How does the data below read from its first line through the line containing "40: (724, 187, 1.01)"? Print those lines exactly.

Saved entries
++++++++

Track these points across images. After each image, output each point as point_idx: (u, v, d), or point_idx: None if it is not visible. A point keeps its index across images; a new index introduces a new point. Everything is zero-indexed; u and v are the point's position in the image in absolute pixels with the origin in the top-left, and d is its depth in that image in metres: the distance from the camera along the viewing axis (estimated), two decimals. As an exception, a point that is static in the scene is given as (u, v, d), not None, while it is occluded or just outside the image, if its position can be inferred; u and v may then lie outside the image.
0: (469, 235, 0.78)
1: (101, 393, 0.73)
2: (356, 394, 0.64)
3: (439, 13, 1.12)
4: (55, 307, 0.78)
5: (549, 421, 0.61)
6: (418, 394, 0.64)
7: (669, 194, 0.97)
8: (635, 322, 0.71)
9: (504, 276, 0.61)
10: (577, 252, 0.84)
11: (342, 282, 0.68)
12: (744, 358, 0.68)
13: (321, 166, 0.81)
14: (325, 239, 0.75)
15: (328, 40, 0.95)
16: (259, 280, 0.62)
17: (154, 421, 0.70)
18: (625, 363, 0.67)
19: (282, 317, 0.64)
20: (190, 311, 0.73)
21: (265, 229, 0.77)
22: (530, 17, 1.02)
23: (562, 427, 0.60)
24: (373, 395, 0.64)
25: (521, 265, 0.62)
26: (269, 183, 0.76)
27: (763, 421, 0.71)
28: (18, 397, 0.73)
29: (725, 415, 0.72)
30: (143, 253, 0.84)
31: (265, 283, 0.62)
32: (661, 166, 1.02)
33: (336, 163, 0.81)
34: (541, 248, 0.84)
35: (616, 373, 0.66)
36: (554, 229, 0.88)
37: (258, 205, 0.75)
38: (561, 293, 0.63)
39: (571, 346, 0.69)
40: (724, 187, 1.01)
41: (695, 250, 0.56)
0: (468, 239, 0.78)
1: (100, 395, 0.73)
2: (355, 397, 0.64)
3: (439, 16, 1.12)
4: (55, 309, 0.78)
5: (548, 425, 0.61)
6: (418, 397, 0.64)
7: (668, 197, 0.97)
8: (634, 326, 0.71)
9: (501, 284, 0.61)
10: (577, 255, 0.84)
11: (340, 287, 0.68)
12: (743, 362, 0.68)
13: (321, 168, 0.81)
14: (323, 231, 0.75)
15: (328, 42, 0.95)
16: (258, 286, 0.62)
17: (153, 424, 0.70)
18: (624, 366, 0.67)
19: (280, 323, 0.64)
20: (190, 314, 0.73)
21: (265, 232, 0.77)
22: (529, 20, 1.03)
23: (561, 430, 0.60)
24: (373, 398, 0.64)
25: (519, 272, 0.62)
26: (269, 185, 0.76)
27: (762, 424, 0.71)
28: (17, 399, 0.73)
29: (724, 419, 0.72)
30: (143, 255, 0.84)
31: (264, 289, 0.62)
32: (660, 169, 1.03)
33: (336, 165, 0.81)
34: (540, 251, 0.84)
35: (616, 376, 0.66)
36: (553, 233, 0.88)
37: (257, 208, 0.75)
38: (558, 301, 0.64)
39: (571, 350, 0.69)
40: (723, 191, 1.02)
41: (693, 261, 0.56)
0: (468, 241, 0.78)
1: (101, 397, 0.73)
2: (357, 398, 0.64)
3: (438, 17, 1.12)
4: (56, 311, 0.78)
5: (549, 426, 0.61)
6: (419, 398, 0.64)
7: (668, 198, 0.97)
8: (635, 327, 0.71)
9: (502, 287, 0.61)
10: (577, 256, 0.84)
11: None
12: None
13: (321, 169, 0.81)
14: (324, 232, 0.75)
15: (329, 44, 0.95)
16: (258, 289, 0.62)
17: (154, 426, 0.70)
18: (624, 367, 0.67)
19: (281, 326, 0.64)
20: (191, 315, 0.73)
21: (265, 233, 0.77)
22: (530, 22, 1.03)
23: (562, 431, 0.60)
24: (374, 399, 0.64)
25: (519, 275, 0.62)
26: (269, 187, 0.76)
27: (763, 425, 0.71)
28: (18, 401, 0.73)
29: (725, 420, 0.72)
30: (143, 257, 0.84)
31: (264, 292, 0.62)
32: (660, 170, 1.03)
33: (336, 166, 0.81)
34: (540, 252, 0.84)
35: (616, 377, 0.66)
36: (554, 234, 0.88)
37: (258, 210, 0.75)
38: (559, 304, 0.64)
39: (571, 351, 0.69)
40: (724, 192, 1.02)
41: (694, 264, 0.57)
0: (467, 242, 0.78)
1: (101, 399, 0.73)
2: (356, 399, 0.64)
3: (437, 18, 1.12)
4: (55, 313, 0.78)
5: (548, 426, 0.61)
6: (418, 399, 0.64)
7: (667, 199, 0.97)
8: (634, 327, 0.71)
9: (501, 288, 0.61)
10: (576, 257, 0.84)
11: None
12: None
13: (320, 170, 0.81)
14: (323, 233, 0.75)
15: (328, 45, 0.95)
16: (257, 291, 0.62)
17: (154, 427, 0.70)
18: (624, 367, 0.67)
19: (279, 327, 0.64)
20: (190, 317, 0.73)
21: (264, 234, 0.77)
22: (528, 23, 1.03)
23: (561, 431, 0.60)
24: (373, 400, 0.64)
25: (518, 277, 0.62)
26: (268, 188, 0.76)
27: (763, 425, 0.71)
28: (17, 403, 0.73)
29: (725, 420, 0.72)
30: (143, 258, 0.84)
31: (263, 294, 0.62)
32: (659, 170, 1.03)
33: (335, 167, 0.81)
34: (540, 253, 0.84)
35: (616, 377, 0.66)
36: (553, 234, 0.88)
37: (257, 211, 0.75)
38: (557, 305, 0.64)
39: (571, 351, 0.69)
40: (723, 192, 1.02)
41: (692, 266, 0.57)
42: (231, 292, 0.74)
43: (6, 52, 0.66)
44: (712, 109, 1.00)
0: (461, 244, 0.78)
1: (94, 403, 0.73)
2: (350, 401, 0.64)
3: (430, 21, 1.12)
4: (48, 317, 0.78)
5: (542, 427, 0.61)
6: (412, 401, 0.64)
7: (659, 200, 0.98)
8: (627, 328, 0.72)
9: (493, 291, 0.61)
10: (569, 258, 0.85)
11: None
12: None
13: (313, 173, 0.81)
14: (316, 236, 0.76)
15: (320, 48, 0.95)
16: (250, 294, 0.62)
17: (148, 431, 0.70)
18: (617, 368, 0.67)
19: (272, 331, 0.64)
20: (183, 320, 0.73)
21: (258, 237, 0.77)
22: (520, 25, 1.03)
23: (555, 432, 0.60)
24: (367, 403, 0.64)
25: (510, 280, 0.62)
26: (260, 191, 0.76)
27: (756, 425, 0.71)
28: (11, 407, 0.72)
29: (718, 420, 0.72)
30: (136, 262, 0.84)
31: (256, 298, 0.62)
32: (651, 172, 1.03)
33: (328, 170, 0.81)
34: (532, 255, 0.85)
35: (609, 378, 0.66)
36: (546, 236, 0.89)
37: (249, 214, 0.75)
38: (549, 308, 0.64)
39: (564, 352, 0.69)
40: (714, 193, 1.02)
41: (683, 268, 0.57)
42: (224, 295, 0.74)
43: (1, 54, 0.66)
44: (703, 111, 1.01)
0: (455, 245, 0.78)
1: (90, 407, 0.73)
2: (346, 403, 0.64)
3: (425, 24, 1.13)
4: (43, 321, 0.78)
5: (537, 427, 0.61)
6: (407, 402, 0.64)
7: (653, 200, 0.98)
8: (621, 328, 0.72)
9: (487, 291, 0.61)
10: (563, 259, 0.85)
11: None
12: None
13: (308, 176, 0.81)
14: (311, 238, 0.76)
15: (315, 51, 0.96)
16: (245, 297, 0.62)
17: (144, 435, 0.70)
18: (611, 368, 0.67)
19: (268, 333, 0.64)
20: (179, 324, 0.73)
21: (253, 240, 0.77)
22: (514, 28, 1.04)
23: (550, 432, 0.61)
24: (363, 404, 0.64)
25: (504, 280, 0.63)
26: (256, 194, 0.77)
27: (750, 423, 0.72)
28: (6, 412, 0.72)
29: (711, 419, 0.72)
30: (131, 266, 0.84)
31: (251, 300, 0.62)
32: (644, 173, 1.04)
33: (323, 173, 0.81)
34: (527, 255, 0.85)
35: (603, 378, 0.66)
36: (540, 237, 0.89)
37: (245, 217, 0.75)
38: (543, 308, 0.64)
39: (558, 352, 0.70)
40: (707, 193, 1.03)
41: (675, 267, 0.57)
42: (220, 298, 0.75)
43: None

++++++++

**Response below**
Track these points across images. After each image, output each point as point_idx: (u, v, d), or point_idx: None if it is not visible. A point keeps its index across images; a new index introduces a new point. Everything is zero-indexed; u and v are the point's position in the image in absolute pixels with the origin in the top-left, and d is its depth in that image in metres: the distance from the camera along the viewing axis (estimated), two decimals. As an exception, a point that is static in the scene is given as (u, v, d), not None, while it is occluded or just outside the image, if its position can be inferred; u and v may then lie outside the image.
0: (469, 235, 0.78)
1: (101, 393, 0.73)
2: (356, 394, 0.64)
3: (439, 13, 1.12)
4: (55, 307, 0.78)
5: (549, 421, 0.61)
6: (418, 394, 0.64)
7: (669, 194, 0.97)
8: (635, 322, 0.71)
9: (504, 276, 0.61)
10: (577, 252, 0.84)
11: (342, 282, 0.68)
12: (744, 358, 0.68)
13: (321, 166, 0.81)
14: (325, 239, 0.75)
15: (328, 40, 0.95)
16: (259, 280, 0.62)
17: (154, 421, 0.70)
18: (625, 363, 0.67)
19: (282, 317, 0.64)
20: (190, 311, 0.73)
21: (265, 229, 0.77)
22: (530, 17, 1.02)
23: (562, 427, 0.60)
24: (373, 395, 0.64)
25: (521, 265, 0.62)
26: (269, 183, 0.76)
27: (763, 421, 0.71)
28: (18, 397, 0.73)
29: (725, 415, 0.72)
30: (143, 253, 0.84)
31: (265, 283, 0.62)
32: (661, 166, 1.02)
33: (336, 163, 0.81)
34: (541, 248, 0.84)
35: (616, 373, 0.66)
36: (554, 229, 0.88)
37: (258, 205, 0.75)
38: (561, 293, 0.63)
39: (571, 346, 0.69)
40: (724, 187, 1.01)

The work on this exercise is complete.